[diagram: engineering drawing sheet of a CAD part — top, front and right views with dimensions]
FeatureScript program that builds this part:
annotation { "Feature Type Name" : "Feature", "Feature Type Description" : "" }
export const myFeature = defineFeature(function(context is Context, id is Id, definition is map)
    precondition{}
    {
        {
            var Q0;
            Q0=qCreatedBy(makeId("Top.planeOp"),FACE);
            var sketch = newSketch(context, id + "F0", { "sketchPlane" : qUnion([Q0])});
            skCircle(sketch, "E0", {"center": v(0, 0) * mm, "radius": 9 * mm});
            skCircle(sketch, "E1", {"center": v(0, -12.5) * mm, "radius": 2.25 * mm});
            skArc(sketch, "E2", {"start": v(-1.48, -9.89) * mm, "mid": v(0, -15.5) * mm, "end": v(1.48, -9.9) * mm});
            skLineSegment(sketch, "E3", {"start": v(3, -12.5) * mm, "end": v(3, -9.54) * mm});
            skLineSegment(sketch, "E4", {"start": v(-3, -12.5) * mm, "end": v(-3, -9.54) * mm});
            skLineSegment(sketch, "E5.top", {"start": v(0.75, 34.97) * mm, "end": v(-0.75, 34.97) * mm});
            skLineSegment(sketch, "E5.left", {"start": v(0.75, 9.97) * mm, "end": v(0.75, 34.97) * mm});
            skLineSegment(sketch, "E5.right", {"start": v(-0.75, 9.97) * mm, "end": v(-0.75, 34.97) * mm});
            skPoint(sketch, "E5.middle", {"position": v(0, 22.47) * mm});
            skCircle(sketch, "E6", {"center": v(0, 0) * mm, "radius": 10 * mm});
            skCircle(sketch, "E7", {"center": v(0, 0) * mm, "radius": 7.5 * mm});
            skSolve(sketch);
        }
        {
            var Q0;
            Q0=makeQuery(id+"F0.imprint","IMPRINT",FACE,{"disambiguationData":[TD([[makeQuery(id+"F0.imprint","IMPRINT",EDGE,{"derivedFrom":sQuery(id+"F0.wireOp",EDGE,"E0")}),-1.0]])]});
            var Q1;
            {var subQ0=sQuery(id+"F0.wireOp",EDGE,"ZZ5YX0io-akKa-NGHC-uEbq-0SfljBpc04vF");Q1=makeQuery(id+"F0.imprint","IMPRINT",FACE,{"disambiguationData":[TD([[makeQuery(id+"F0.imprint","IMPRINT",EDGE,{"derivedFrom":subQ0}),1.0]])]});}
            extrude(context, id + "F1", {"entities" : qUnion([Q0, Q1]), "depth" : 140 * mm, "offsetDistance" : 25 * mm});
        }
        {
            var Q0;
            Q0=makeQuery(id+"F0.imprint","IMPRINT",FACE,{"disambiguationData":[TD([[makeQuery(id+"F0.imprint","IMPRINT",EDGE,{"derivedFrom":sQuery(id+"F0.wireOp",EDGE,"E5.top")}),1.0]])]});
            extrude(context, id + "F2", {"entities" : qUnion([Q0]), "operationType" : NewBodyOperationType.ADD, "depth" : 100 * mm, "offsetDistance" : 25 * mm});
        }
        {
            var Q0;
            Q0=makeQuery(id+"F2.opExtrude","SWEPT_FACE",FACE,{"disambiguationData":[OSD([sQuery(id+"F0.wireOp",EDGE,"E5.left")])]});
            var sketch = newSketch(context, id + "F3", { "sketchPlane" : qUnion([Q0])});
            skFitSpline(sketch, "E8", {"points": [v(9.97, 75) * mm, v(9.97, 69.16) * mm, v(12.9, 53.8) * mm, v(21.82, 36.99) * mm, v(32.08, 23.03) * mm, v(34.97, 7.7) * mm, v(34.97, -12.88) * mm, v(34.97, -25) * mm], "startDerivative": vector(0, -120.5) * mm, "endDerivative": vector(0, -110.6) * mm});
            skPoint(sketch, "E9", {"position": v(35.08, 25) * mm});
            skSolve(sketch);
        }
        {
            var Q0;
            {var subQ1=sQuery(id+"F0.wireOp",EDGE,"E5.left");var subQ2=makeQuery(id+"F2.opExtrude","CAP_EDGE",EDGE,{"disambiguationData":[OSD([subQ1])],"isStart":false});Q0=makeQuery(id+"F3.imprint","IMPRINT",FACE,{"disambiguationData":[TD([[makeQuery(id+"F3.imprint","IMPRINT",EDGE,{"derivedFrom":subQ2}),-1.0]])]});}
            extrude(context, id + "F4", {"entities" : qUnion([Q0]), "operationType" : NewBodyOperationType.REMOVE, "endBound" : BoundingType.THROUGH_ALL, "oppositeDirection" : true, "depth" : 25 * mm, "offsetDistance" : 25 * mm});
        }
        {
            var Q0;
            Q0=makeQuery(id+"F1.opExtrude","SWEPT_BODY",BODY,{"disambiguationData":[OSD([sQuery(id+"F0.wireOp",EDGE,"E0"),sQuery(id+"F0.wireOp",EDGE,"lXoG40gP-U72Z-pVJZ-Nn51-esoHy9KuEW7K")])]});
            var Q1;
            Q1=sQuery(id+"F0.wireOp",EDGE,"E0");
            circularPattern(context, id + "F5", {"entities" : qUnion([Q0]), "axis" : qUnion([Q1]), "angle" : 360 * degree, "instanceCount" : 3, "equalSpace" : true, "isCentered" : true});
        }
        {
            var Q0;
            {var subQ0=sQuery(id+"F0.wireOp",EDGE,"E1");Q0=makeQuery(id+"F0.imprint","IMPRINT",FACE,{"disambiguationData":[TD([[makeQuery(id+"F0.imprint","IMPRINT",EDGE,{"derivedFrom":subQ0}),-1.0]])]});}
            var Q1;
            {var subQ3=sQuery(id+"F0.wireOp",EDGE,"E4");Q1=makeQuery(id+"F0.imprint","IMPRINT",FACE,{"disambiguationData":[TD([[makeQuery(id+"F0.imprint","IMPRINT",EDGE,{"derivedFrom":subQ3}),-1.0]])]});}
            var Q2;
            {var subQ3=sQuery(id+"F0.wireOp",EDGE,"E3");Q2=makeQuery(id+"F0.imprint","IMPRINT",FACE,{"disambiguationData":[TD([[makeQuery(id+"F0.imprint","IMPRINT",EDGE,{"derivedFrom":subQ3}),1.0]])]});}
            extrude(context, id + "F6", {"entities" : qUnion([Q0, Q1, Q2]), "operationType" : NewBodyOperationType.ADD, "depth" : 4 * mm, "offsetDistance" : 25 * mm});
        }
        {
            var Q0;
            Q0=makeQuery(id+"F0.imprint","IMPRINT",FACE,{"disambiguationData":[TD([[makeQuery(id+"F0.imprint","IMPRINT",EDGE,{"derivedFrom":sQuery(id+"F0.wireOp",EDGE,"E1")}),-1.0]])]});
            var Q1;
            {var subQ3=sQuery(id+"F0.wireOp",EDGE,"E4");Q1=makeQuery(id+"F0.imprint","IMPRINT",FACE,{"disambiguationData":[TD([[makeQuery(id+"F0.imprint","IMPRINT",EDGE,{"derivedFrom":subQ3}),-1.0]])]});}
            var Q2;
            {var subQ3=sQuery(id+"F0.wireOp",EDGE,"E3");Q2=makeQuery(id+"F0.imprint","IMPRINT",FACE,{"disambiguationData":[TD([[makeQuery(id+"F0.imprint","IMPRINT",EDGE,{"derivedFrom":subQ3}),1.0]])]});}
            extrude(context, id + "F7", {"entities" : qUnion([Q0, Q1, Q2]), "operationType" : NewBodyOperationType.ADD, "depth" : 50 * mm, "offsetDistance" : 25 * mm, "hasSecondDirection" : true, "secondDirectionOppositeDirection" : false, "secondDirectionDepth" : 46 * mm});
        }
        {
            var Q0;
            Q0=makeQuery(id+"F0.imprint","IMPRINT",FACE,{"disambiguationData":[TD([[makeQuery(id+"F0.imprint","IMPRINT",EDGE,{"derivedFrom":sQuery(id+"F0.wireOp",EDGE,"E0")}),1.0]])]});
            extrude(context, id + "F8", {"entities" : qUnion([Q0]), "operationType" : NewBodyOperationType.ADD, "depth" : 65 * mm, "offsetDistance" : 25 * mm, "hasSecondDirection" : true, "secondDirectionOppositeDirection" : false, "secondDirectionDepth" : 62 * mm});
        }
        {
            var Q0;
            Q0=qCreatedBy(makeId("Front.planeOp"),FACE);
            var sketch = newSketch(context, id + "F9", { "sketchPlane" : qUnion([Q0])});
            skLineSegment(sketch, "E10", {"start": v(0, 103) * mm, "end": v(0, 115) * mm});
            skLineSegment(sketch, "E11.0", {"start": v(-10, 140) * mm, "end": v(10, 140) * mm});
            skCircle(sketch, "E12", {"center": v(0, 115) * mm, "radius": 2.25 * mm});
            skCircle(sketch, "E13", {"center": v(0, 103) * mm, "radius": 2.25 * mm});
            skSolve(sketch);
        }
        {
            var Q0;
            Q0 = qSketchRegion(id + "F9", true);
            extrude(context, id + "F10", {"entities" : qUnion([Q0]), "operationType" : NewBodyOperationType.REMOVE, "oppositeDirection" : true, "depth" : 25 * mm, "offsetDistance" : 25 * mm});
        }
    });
..............................
Objective: Please set out everything from the start of the material down to and including the line containing "export const myFeature" as a numbered list, leaving out any blank lines.

Answer to this task:
1. [diagram: engineering drawing sheet of a CAD part — top, front and right views with dimensions]
2. FeatureScript program that builds this part:
3. annotation { "Feature Type Name" : "Feature", "Feature Type Description" : "" }
4. export const myFeature = defineFeature(function(context is Context, id is Id, definition is map)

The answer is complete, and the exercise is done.